*TASK STATEMENT:* Keep every line of the data below that has the string "image" and present those lines.
=== DATA ===
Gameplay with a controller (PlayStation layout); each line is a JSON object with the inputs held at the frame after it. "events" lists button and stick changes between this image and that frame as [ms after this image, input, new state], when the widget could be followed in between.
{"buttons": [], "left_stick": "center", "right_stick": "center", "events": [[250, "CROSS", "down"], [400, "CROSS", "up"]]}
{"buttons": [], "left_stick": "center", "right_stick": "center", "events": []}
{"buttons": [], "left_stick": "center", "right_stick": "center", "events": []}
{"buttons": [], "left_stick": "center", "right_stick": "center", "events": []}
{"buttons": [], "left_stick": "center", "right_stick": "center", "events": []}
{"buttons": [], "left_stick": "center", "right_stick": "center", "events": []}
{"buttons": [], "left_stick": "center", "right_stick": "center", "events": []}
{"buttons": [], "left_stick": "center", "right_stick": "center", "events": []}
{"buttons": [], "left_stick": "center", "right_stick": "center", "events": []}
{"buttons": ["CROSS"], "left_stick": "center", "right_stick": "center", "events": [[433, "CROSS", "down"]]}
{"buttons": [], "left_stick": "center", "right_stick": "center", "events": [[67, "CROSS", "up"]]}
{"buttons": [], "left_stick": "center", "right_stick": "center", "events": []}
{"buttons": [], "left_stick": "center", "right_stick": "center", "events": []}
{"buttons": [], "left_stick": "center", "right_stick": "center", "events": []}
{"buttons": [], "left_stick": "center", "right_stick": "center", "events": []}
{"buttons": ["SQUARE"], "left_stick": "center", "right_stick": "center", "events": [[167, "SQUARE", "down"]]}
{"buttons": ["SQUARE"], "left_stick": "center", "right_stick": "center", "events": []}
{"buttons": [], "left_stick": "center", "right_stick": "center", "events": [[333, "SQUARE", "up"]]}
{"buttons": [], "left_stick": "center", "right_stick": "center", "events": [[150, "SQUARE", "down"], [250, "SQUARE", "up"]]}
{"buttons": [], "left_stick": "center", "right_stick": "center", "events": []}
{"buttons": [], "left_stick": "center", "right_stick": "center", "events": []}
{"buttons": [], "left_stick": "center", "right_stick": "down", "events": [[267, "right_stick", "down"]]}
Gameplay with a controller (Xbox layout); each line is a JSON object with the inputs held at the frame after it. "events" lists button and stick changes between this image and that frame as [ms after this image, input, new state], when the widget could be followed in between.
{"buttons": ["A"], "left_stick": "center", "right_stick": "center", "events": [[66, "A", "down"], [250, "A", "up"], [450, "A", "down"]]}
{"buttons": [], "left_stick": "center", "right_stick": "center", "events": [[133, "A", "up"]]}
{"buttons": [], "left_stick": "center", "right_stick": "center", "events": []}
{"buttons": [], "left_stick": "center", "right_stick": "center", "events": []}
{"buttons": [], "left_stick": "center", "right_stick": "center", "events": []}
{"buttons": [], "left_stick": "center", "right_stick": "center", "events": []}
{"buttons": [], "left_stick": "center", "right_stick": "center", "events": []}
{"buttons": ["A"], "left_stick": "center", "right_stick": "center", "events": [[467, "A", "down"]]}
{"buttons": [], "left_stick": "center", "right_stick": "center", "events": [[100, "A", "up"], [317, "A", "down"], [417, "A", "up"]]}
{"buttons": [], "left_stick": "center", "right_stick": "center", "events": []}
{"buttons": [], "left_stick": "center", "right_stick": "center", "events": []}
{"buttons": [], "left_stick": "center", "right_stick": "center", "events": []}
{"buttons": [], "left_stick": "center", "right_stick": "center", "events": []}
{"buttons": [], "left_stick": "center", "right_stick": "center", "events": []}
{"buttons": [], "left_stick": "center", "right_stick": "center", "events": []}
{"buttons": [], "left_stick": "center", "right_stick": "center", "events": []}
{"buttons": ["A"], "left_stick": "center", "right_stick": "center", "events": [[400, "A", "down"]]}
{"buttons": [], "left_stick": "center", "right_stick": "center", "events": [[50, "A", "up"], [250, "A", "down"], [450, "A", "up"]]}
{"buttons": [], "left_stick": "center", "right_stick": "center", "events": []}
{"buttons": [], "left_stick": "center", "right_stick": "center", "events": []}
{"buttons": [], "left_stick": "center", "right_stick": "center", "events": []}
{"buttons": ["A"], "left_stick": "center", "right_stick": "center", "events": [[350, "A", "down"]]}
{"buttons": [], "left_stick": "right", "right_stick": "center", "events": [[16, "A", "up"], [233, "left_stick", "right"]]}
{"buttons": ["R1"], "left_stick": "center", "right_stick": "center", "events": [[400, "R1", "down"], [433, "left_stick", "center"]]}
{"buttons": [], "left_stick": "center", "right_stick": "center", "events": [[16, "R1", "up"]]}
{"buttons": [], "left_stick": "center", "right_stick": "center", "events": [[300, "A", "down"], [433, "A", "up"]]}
===
*PROBLEM SOLUTION:*
Gameplay with a controller (PlayStation layout); each line is a JSON object with the inputs held at the frame after it. "events" lists button and stick changes between this image and that frame as [ms after this image, input, new state], when the widget could be followed in between.
Gameplay with a controller (Xbox layout); each line is a JSON object with the inputs held at the frame after it. "events" lists button and stick changes between this image and that frame as [ms after this image, input, new state], when the widget could be followed in between.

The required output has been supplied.